→ **Requirement**:
Word for word, restate the listing that follows and leave out the images.

→ **Supplied information**:
○ ○ ○ ○ ○ ○ ○
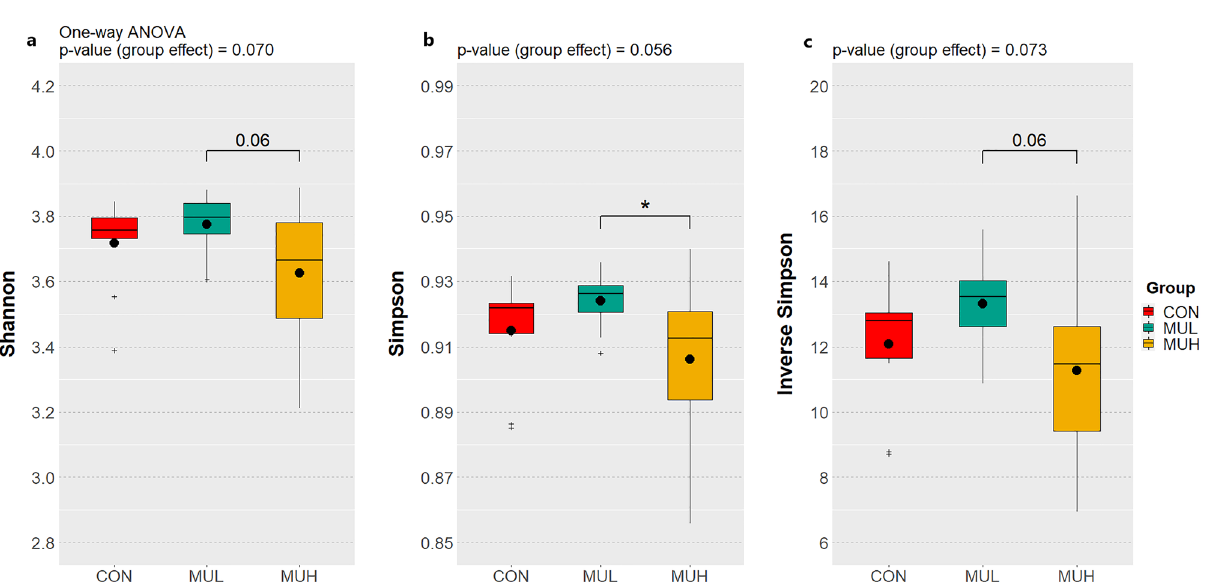
Figure 4. Shannon ( a ), Simpson ( b ), and Inverse Simpson ( c ) alpha diversity of CON, MUL, and MUH caecal contents at slaughter (42 d). Group means are drawn as black dots inside the boxes. * p -value <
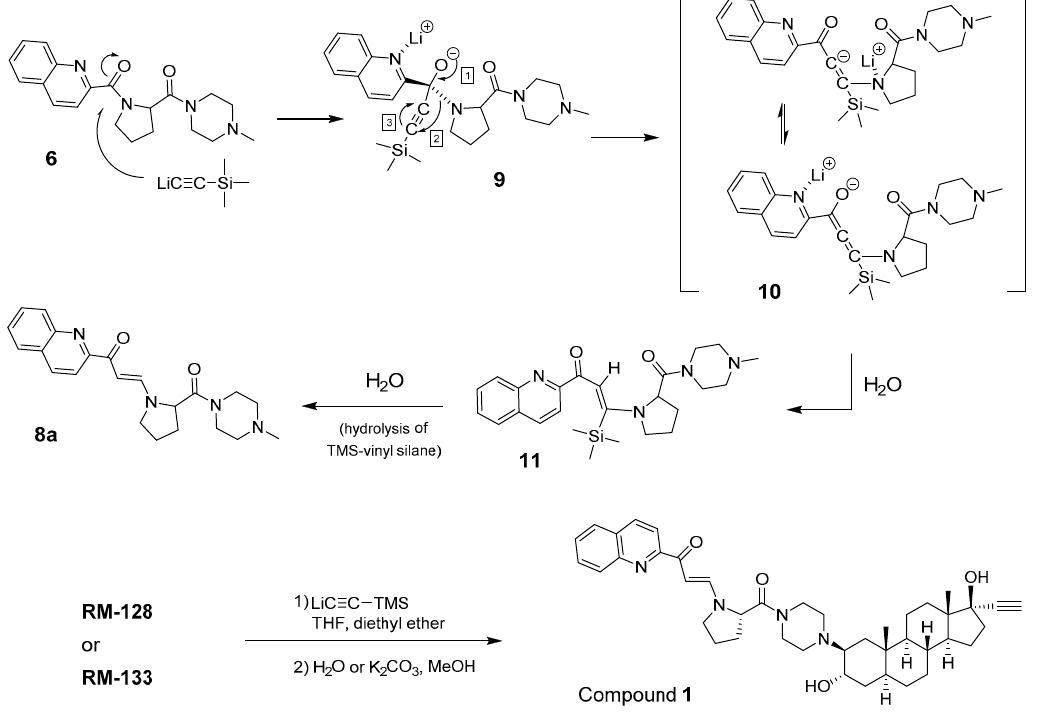
Figure 5. Proposed mechanism of reaction leading to β -enaminones 8a and 1 .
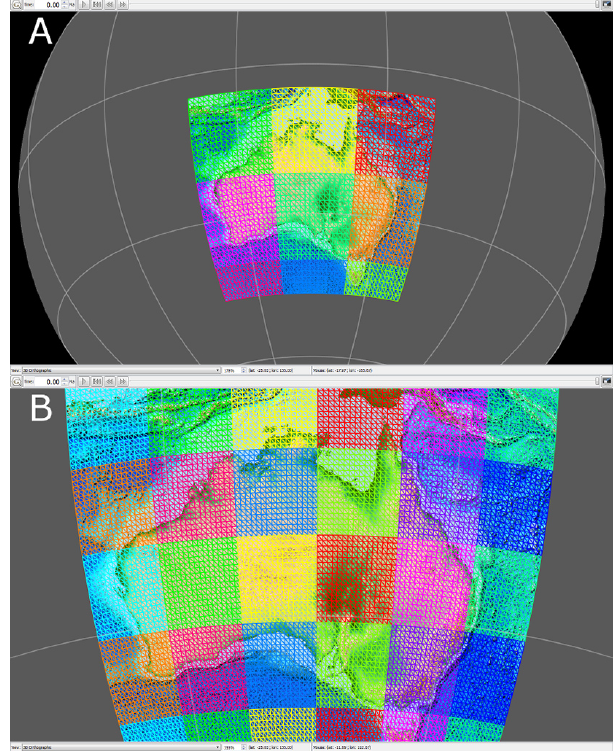
Figure 2. A regional (non-global) raster overlaid with colour-coded wireframe geo-reference tile meshes at two different tile resolutions (zoom levels). There are more tiles in (B) than in (A) , covering the same geographic region, because the next-higher resolution of the image pyramid (four times the pixels) is required for the zoomed-in view (B) compared to the zoomed-out view (A)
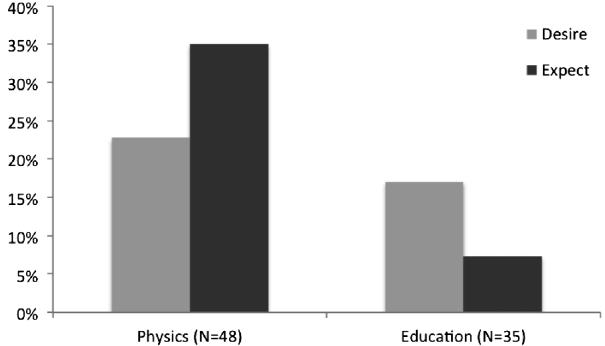
FIG. 8. Average age of PER graduate students who report being unsure of where they expect to be working and those who expect to have a tenure track position in a research intensive university (with error bars representing the standard error of the mean).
○ ○ ○ ○ ○ ○ ○
→ **Exercise answer**:
Figure 4. Shannon ( a ), Simpson ( b ), and Inverse Simpson ( c ) alpha diversity of CON, MUL, and MUH caecal contents at slaughter (42 d). Group means are drawn as black dots inside the boxes. * p -value <
Figure 5. Proposed mechanism of reaction leading to β -enaminones 8a and 1 .
Figure 2. A regional (non-global) raster overlaid with colour-coded wireframe geo-reference tile meshes at two different tile resolutions (zoom levels). There are more tiles in (B) than in (A) , covering the same geographic region, because the next-higher resolution of the image pyramid (four times the pixels) is required for the zoomed-in view (B) compared to the zoomed-out view (A)
FIG. 8. Average age of PER graduate students who report being unsure of where they expect to be working and those who expect to have a tenure track position in a research intensive university (with error bars representing the standard error of the mean).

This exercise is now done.